Generally this is lumped into “small vessel brain disease.” For short, it goes by SVD, which to me sounds faintly like an STD. Along with cognitive troubles SVD has produced small through thoroughly aggravating difficulties in walking (lurching), maintaining balance (wobbling while standing or standing while wobbling, whatever fits), gait (lurching and wobbling), and pace (no marching bands).

It also increases greater potential for a serious stroke. Those characteristics are ongoing and will likely worsen. Vascular dementia turns out to be much like every other sort of dementia.

I find myself sometimes doing an old man shuffle to get my feet going, negotiating travel in a series of small, small rapid steps until reaching speed. I find that more publically embarrassing than forgetting to raise my zipper to its proper elevation. I’m old; who’s looking anyhow? Shuffling, though: that probably means I’m delaying a line of impatient people who would happily trample me if permitted by law. Slow old people can be just so, so irritating.

Worse — I find it worse — this is the first piece I have finished writing since April 2020. I believe I started it four, perhaps five weeks ago. I go up to my study with my mind brimming with ideas and notions. I sit down before the screen with fingers poised above the key board and I have walked into a room where I cannot remember what I was coming after.

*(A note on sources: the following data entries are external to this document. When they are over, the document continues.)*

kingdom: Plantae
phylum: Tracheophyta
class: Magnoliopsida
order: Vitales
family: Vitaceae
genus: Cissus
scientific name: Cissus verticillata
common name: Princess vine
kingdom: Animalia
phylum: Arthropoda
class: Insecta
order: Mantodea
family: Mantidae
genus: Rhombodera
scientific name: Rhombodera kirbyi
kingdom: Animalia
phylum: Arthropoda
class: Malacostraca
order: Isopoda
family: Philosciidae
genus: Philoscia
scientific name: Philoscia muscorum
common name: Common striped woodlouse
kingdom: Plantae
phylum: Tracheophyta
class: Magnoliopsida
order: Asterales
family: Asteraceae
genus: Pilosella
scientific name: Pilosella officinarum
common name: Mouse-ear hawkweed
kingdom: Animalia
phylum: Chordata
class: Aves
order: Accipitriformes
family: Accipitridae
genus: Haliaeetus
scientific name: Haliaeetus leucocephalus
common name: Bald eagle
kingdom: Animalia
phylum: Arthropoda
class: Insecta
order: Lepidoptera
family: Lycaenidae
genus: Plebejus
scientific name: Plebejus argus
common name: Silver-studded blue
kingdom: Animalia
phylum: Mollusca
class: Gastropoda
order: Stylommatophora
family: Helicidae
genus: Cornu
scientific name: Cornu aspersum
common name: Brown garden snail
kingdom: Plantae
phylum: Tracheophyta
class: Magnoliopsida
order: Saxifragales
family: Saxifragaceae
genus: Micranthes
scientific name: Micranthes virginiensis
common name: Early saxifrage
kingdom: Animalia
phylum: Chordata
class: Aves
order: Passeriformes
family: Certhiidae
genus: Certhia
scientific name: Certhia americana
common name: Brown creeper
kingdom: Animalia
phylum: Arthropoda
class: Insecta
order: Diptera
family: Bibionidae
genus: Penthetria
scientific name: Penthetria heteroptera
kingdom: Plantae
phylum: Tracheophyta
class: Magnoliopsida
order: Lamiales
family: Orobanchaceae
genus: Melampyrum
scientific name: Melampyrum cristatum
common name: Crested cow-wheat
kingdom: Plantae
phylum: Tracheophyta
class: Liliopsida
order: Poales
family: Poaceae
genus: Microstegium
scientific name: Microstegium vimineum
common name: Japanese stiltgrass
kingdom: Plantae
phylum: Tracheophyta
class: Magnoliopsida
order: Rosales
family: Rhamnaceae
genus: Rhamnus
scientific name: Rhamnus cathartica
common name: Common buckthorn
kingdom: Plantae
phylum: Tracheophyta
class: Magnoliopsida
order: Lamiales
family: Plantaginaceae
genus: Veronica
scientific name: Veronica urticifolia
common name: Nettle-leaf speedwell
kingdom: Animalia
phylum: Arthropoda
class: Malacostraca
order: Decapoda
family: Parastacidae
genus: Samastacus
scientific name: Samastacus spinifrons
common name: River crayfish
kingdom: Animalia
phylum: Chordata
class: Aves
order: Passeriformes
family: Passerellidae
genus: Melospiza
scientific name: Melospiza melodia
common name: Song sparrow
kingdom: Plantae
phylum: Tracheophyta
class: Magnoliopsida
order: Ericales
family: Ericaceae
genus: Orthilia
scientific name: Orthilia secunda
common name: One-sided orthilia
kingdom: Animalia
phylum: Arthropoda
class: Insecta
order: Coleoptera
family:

I wonder what I shall know if I can longer know myself. I had a funeral for a parishioner in my Lutheran pastorate days, a nice fellow with a plain garden variety dementia, not Alzheimer’s, not the sexy one everybody knows about. No, it was just a dementia. He shrank in upon himself, became less and less of himself, shriveling and his world with him. Sitting quietly alone as the end approached, rarely responding or reacting to anything or anyone. Where was his memory? Where was he? How are we ever again ourselves or, calling up a boomer rock song,, are we all  just “slip siding away.”

When our daughters were young my wife would every morning make the Sign of the Cross on their foreheads and say, “Remember you are baptized.” I think in these loitering days it was as much a reminder to God as to them. If scripture is true and ours is a God of the living and not of the dead, then it must be a certainty of faith that if we forget, He remembers.

We will grow accustomed to one another, aging and me and SVD too. Perhaps together we shall find a way to take it all not very seriously, and in good humor.

Before entering seminary and becoming a Lutheran pastor (before becoming Roman Catholic), Russell E. Saltzman was a newspaper reporter, press secretary to a member of Congress, and deputy secretary of state of Kansas. Readers can find more of his writing in his First Things web columns and his Touchstone essays.